Arrow-right Camera
The Spokesman-Review Newspaper
Spokane, Washington  Est. May 19, 1883

Warm-Up Kills Krill, Endangers Food Chain

Washington Post

The food chain is only as strong as its weakest link.

And it appears that the antarctic krill may be reaching the breaking point, thanks to a warm spell in the region since 1940.

The little shrimplike crustaceans are a crucial intermediary between primary producers (microcritters that make their own food, such as algae) and larger animals that feed on krill, including fish, birds, seals and whales.

Krill seem to flourish when sea-ice formation is greatest, Valerie Loeb of Moss Landing Marine Laboratories in California and colleagues report in the June 26 Nature.

When ice cover is low and air temperature relatively high (frequently the case in recent decades), populations drop by a factor of 10.

Often one species’ misfortune is a competitor’s good news.

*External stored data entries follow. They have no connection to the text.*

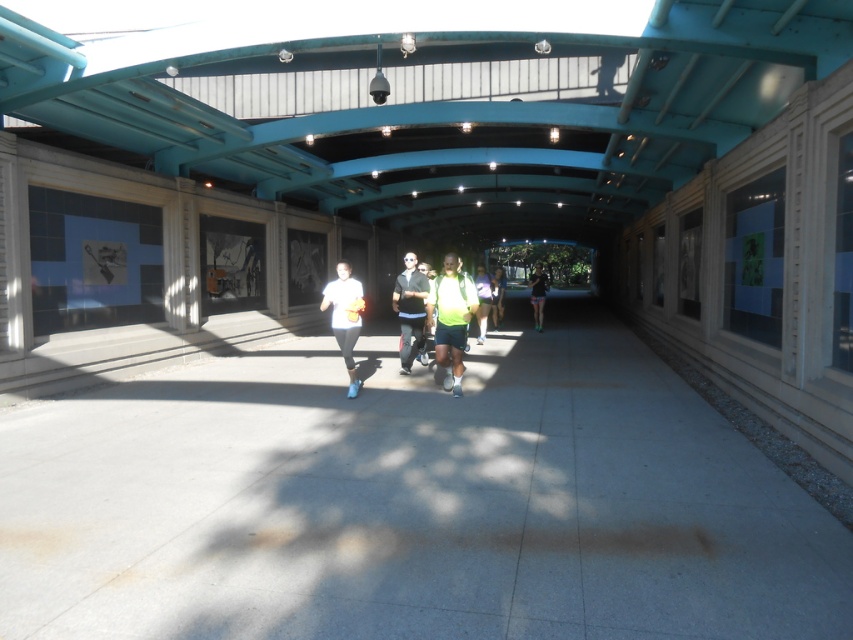
Question: Is green reflective shorts at center below green reflective vest at center?

Choices:
 (A) yes
 (B) no

Answer: (A)

Question: Is gray concrete pavement at center behind green reflective shorts at center?

Choices:
 (A) yes
 (B) no

Answer: (B)

Question: Considering the real-world distances, which object is closest to the green reflective vest at center?

Choices:
 (A) green reflective shorts at center
 (B) neon yellow reflective vest at center

Answer: (A)

Question: Which of these objects is positioned farthest from the gray concrete pavement at center?

Choices:
 (A) neon yellow reflective vest at center
 (B) neon green fabric at center
 (C) matte black jacket at center
 (D) green reflective shorts at center

Answer: (D)

Question: Among these points, which one is farthest from the camera?

Choices:
 (A) (531, 273)
 (B) (503, 276)
 (C) (486, 317)
 (D) (440, 300)

Answer: (A)

Question: From the image, what is the correct spatial relationship of neon yellow reflective vest at center in relation to green reflective shorts at center?

Choices:
 (A) below
 (B) above

Answer: (A)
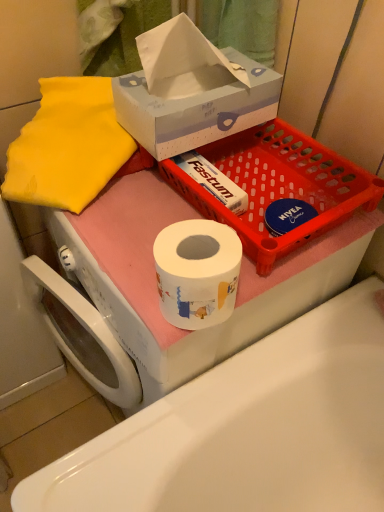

The lucky parties in this case are salps, whose numbers have increased as krill counts plummeted. These tiny planktonic creatures with cylindrical, flow-through bodies are more abundant when air is warmer and ice cover smaller.

But their high-density “blooms” hurt krill reproduction, and they aren’t a popular diet item for antarctic predators.

So if the 50-year warm-up continues, the scientists warn, declining krill abundance (perhaps already responsible for shrinking numbers of Adelie penguins) could derange the entire marine food web in the region - including commercially important fish stocks.